NMSU students participate in business ethics competition

March 23, 2012 by Janet Perez, NMSU News Center

Editor’s Note: The judges’ assessment of the competition and announcement of the winner from 3:30-4 p.m., March 30, is open to the media.

Ethical lapses and absences in various corners of the business world have caused significant damage to the economy over the decades, so an increasing number of business colleges are working to instill a sound ethical foundation in their students.

Through its participation in the Daniels Fund Ethics Consortium, New Mexico State University’s College of Business strives to teach principle-based ethics to its students. A team of those students will be competing in an ethics case competition hosted by NMSU and the University of New Mexico’s Anderson School of Management. The competition takes place Friday, March 30, at the Fidel Center at the New Mexico Institute of Mining and Technology in Socorro.

NMSU will be competing against teams from UNM, NMT and New Mexico Highlands University. Using role-play simulation, the students will be put in the positions of executives at a company. Each team will then be given a situation that has ethical implications and they must prepare a response to present to a panel of judges. The teams will not know what ethical challenge they will face until the competition begins.

“Ethical principles, such as acting honestly and respecting other’s rights and property, are used to guide decision making,” said Bruce Huhmann, an associate professor of marketing at NMSU and the chair of the Daniels Fund Ethics Initiative at the College of Business. “This role-playing simulation will challenge students to follow ethical principles in a difficult situation that could occur in any organization.

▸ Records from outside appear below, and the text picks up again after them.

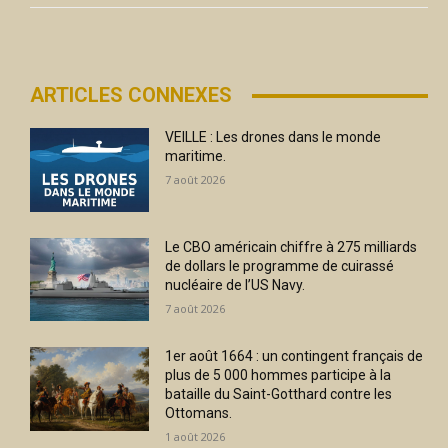
ARTICLES CONNEXES
VEILLE : Les drones dans le monde
maritime.
7 août 2026
Le CBO américain chiffre à 275 milliards
de dollars le programme de cuirassé
nucléaire de l’US Navy.
7 août 2026
1er août 1664 : un contingent français de
plus de 5 000 hommes participe à la
bataille du Saint-Gotthard contre les
Ottomans.
1 août 2026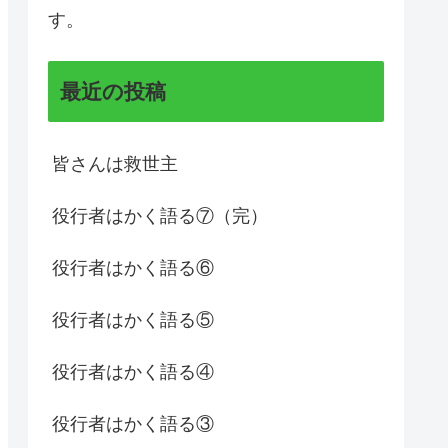
す。
最近の投稿
皆さんは救世主
役行者はかく語る⑦（完）
役行者はかく語る⑥
役行者はかく語る⑤
役行者はかく語る④
役行者はかく語る③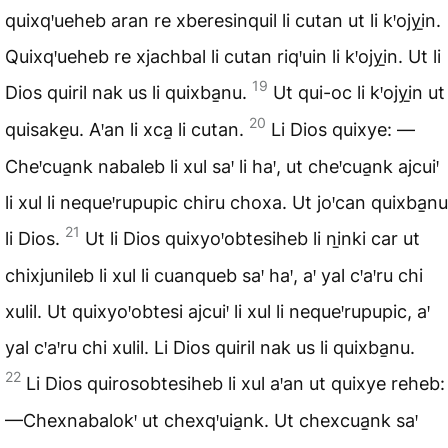
quixqꞌueheb aran re xberesinquil li cutan ut li kꞌojyi̱n.
Quixqꞌueheb re xjachbal li cutan riqꞌuin li kꞌojyi̱n. Ut li
19
Dios quiril nak us li quixba̱nu.
Ut qui-oc li kꞌojyi̱n ut
20
quisake̱u. Aꞌan li xca̱ li cutan.
Li Dios quixye: —
Cheꞌcua̱nk nabaleb li xul saꞌ li haꞌ, ut cheꞌcua̱nk ajcuiꞌ
li xul li nequeꞌrupupic chiru choxa. Ut joꞌcan quixba̱nu
21
li Dios.
Ut li Dios quixyoꞌobtesiheb li ni̱nki car ut
chixjunileb li xul li cuanqueb saꞌ haꞌ, aꞌ yal cꞌaꞌru chi
xulil. Ut quixyoꞌobtesi ajcuiꞌ li xul li nequeꞌrupupic, aꞌ
yal cꞌaꞌru chi xulil. Li Dios quiril nak us li quixba̱nu.
22
Li Dios quirosobtesiheb li xul aꞌan ut quixye reheb:
—Chexnabalokꞌ ut chexqꞌuia̱nk. Ut chexcua̱nk saꞌ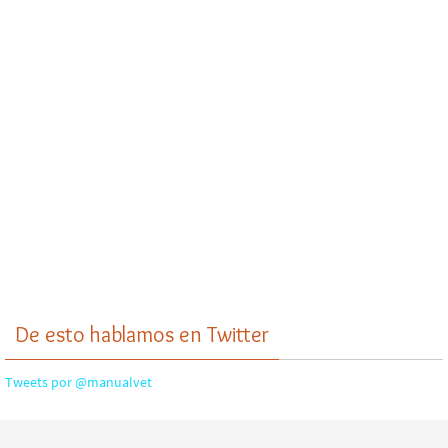
De esto hablamos en Twitter
Tweets por @manualvet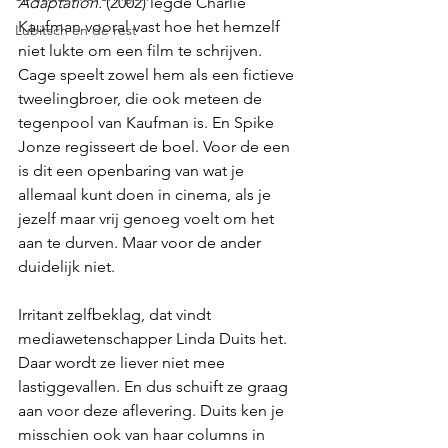
Adaptation.
 (2002) legde Charlie 
Kaufman vooral vast hoe het hemzelf 
Lubitsch en de rest
niet lukte om een film te schrijven. 
Cage speelt zowel hem als een fictieve 
tweelingbroer, die ook meteen de 
tegenpool van Kaufman is. En Spike 
Jonze regisseert de boel. Voor de een 
is dit een openbaring van wat je 
allemaal kunt doen in cinema, als je 
jezelf maar vrij genoeg voelt om het 
aan te durven. Maar voor de ander 
duidelijk niet.
Irritant zelfbeklag, dat vindt 
mediawetenschapper Linda Duits het. 
Daar wordt ze liever niet mee 
lastiggevallen. En dus schuift ze graag 
aan voor deze aflevering. Duits ken je 
misschien ook van haar columns in 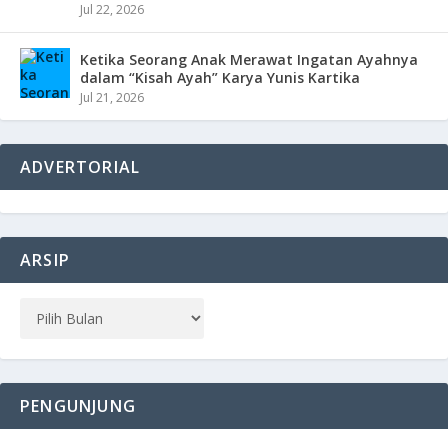
Jul 22, 2026
Ketika Seorang Anak Merawat Ingatan Ayahnya
dalam “Kisah Ayah” Karya Yunis Kartika
Jul 21, 2026
ADVERTORIAL
ARSIP
PENGUNJUNG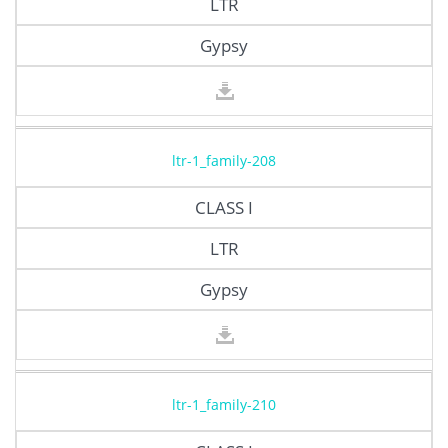
LTR
Gypsy
ltr-1_family-208
CLASS I
LTR
Gypsy
ltr-1_family-210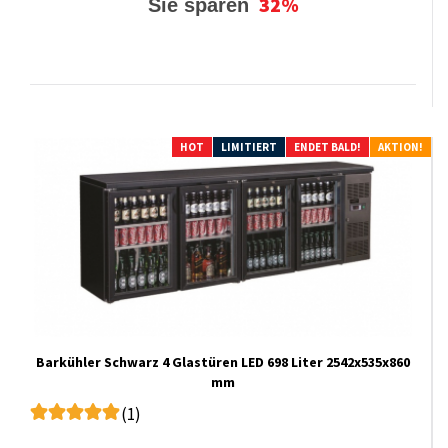
32%
Sie sparen
HOT
LIMITIERT
ENDET BALD!
AKTION!
Barkühler Schwarz 4 Glastüren LED 698 Liter 2542x535x860
mm
(1)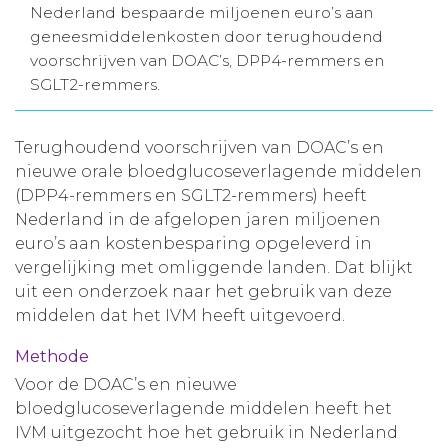
Nederland bespaarde miljoenen euro’s aan
Aanmelden nieuwsbrief
geneesmiddelenkosten door terughoudend
voorschrijven van DOAC’s, DPP4-remmers en
SGLT2-remmers.
Inloggen
Terughoudend voorschrijven van DOAC’s en
Toegang leeromgeving
nieuwe orale bloedglucoseverlagende middelen
(DPP4-remmers en SGLT2-remmers) heeft
Nederland in de afgelopen jaren miljoenen
euro’s aan kostenbesparing opgeleverd in
vergelijking met omliggende landen. Dat blijkt
uit een onderzoek naar het gebruik van deze
middelen dat het IVM heeft uitgevoerd.
Methode
Voor de DOAC’s en nieuwe
bloedglucoseverlagende middelen heeft het
IVM uitgezocht hoe het gebruik in Nederland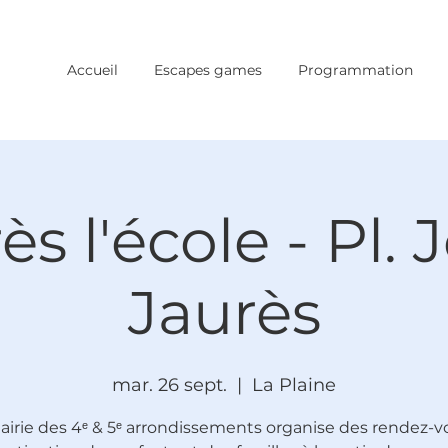
Accueil
Escapes games
Programmation
ès l'école - Pl. 
Jaurès
mar. 26 sept.
  |  
La Plaine
airie des 4ᵉ & 5ᵉ arrondissements organise des rendez-v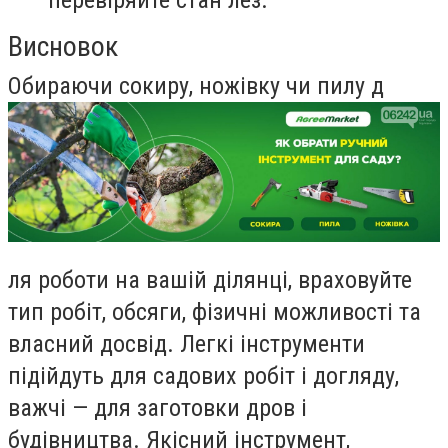
Висновок
Обираючи сокиру, ножівку чи пилу д
ля роботи на вашій ділянці, враховуйте
тип робіт, обсяги, фізичні можливості та
власний досвід. Легкі інструменти
підійдуть для садових робіт і догляду,
важчі — для заготовки дров і
будівництва. Якісний інструмент,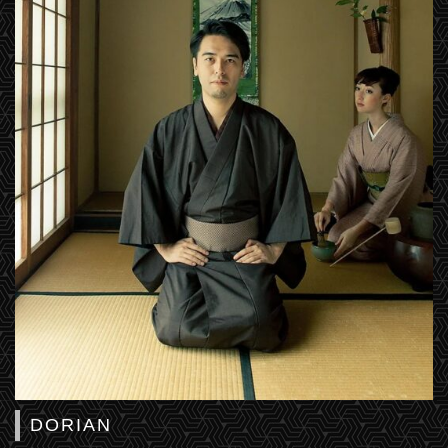
DORIAN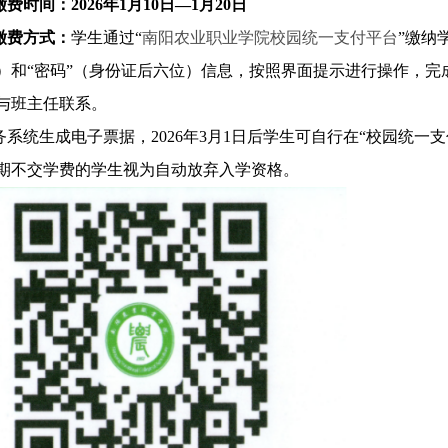
缴费时间：
2026年1月10日—1月20日
缴费方式：
学生通过
“
南阳农业职业学院校园统一支付平台
”缴纳
）和“密码”（
身份证后六位
）信息，按照界面提示进行操作，完
与班主任联系。
务系统生成电子票据，
2026年3月1日后学生可自行在“校园统一
期不交学费的学生视为自动放弃入学资格。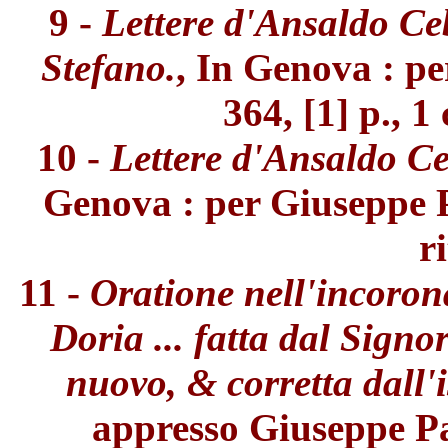
9 -
Lettere d'Ansaldo Ce
Stefano.
, In Genova : pe
364, [1] p., 1 c
10 -
Lettere d'Ansaldo Ceb
Genova : per Giuseppe Pav
ri
11 -
Oratione nell'incoron
Doria ... fatta dal Sign
nuovo, & corretta dall'i
appresso Giuseppe Pav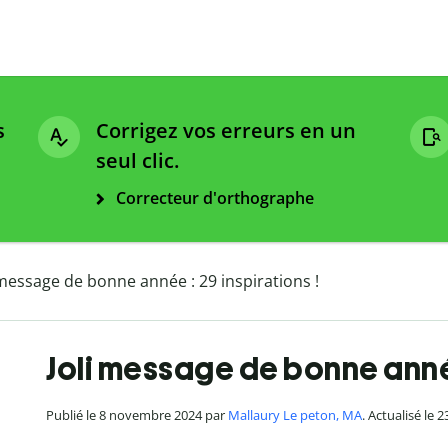
s
Corrigez vos erreurs en un
seul clic.
Correcteur d'orthographe
 message de bonne année : 29 inspirations !
Joli message de bonne année
Publié le 8 novembre 2024 par
Mallaury Le peton, MA
. Actualisé le 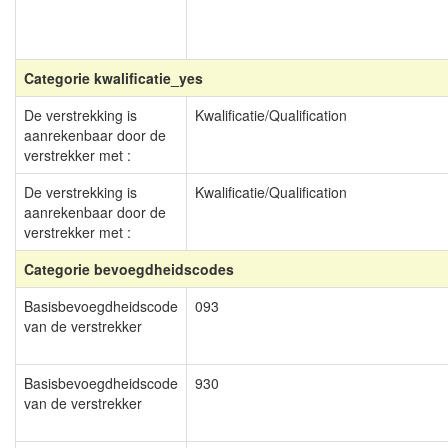
Categorie kwalificatie_yes
De verstrekking is
Kwalificatie/Qualification
aanrekenbaar door de
verstrekker met :
De verstrekking is
Kwalificatie/Qualification
aanrekenbaar door de
verstrekker met :
Categorie bevoegdheidscodes
Basisbevoegdheidscode
093
van de verstrekker
Basisbevoegdheidscode
930
van de verstrekker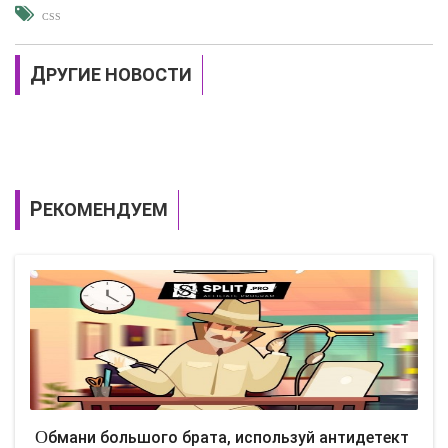
CSS
ДРУГИЕ НОВОСТИ
РЕКОМЕНДУЕМ
Обмани большого брата, используй антидетект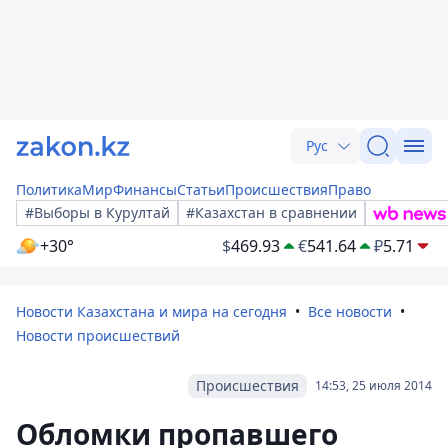
Рус
Политика
Мир
Финансы
Статьи
Происшествия
Право
#Выборы в Курултай
#Казахстан в сравнении
+30°
$
469.93
€
541.64
₽
5.71
Новости Казахстана и мира на сегодня
Все новости
Новости происшествий
Происшествия
14:53, 25 июля 2014
Обломки пропавшего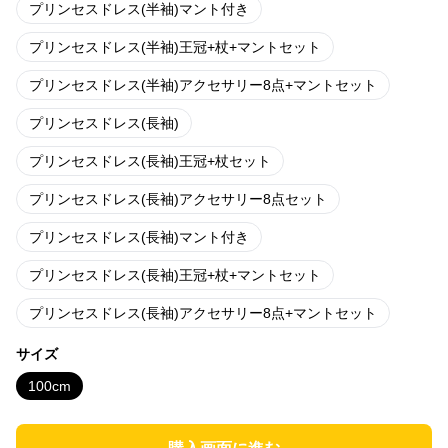
プリンセスドレス(半袖)マント付き
プリンセスドレス(半袖)王冠+杖+マントセット
プリンセスドレス(半袖)アクセサリー8点+マントセット
プリンセスドレス(長袖)
プリンセスドレス(長袖)王冠+杖セット
プリンセスドレス(長袖)アクセサリー8点セット
プリンセスドレス(長袖)マント付き
プリンセスドレス(長袖)王冠+杖+マントセット
プリンセスドレス(長袖)アクセサリー8点+マントセット
サイズ
100cm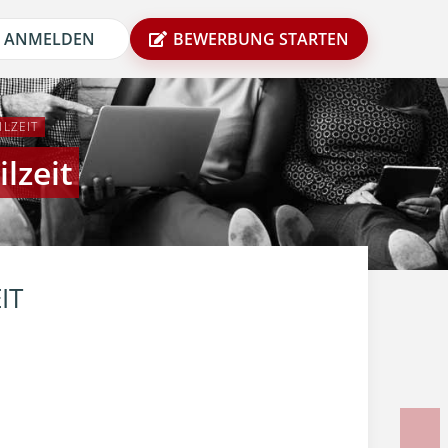
ANMELDEN
BEWERBUNG STARTEN
ILZEIT
lzeit
IT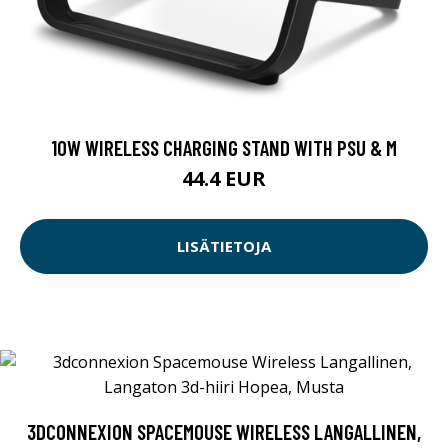
10W WIRELESS CHARGING STAND WITH PSU & M
44.4 EUR
LISÄTIETOJA
3DCONNEXION SPACEMOUSE WIRELESS LANGALLINEN,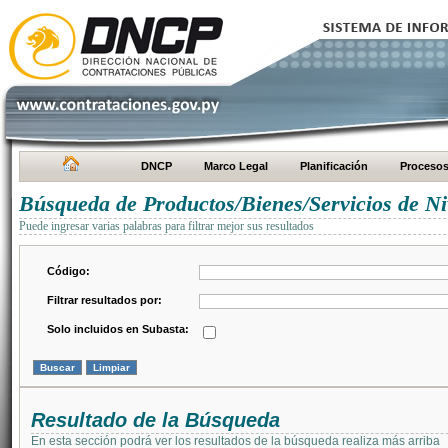
DNCP
Marco Legal
Planificación
Proceso
Búsqueda de Productos/Bienes/Servicios de Ni
Puede ingresar varias palabras para filtrar mejor sus resultados
Código:
Filtrar resultados por:
Solo incluidos en Subasta:
Resultado de la Búsqueda
En esta sección podrá ver los resultados de la búsqueda realiza más arriba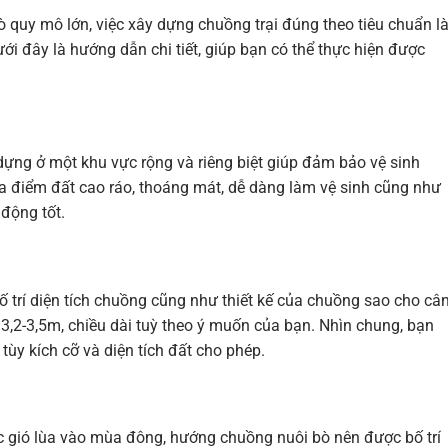
 quy mô lớn, việc xây dựng chuồng trại đúng theo tiêu chuẩn l
ới đây là hướng dẫn chi tiết, giúp bạn có thể thực hiện được
ựng ở một khu vực rộng và riêng biệt giúp đảm bảo vệ sinh
ịa điểm đất cao ráo, thoáng mát, dễ dàng làm vệ sinh cũng như
động tốt.
 trí diện tích chuồng cũng như thiết kế của chuồng sao cho câ
3,2-3,5m, chiều dài tuỳ theo ý muốn của bạn. Nhìn chung, bạn
tùy kích cỡ và diện tích đất cho phép.
c gió lùa vào mùa đông, hướng chuồng nuôi bò nên được bố trí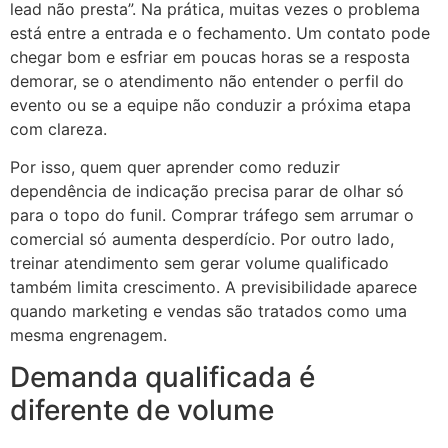
lead não presta”. Na prática, muitas vezes o problema
está entre a entrada e o fechamento. Um contato pode
chegar bom e esfriar em poucas horas se a resposta
demorar, se o atendimento não entender o perfil do
evento ou se a equipe não conduzir a próxima etapa
com clareza.
Por isso, quem quer aprender como reduzir
dependência de indicação precisa parar de olhar só
para o topo do funil. Comprar tráfego sem arrumar o
comercial só aumenta desperdício. Por outro lado,
treinar atendimento sem gerar volume qualificado
também limita crescimento. A previsibilidade aparece
quando marketing e vendas são tratados como uma
mesma engrenagem.
Demanda qualificada é
diferente de volume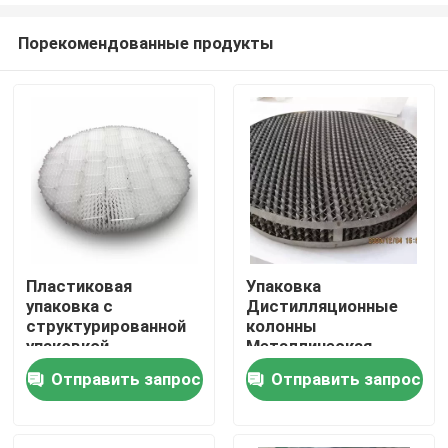
Порекомендованные продукты
Пластиковая
Упаковка
упаковка с
Дистилляционные
Домой
структурированной
колонны
упаковкой
Металлическая
Пластиковая
структурированная
Отправить запрос
Отправить запрос
Продукты
упаковка из
упаковка
гофрированной
Нержавеющая сталь
пластины для
проволока газовая
Видеозаписи
очистки хвостового
упаковка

“Although we do not have a stand-alone business ethics class, the faculty in the College of Business does a great job of working ethics into classes in every discipline,” Huhmann added. “Our students should be able to perform and make the right decisions in the ethical dilemma they will face during the competition.”

The NMSU-UNM Ethics Case Competition is just one way the universities are cooperating to promote business ethics throughout the state. Twice a year, NMSU and UNM host workshops for faculty from all New Mexico universities and community colleges that focus on teaching business ethics. The bi-annual workshops are held in January in Las Cruces and in Santa Fe in May.

“We are having an effect on students and faculty throughout New Mexico,” said O.C. Ferrell, Bill Daniels Professor of Business Ethics at UNM. “We feel this to be a very mutually beneficial relationship.”

The teams in the competition must apply principles developed through the Daniels Fund Ethics Initiative to the simulated situation they are given and then defend it to a panel of judges made up of business people. The judges include NMSU College of Business Advisory Council members John A. Carey, president of the New Mexico Society of CPAs; and JoLou Trujillo-Ottino, president of Mediaworks. Other judges are Loren Kuehne, executive secretary of the Rotary Club of Las Cruces; Belinda Snyder, program manager of the technology transfer division at Los Alamos National Lab; Mike Lowrimore, senior vice president and New Mexico regional manager for Bank of the West; and Linda Parker, CEO of Retirement Strategies.

“We are trying to help the leaders of tomorrow be able to do the right thing when challenged,” Huhmann said.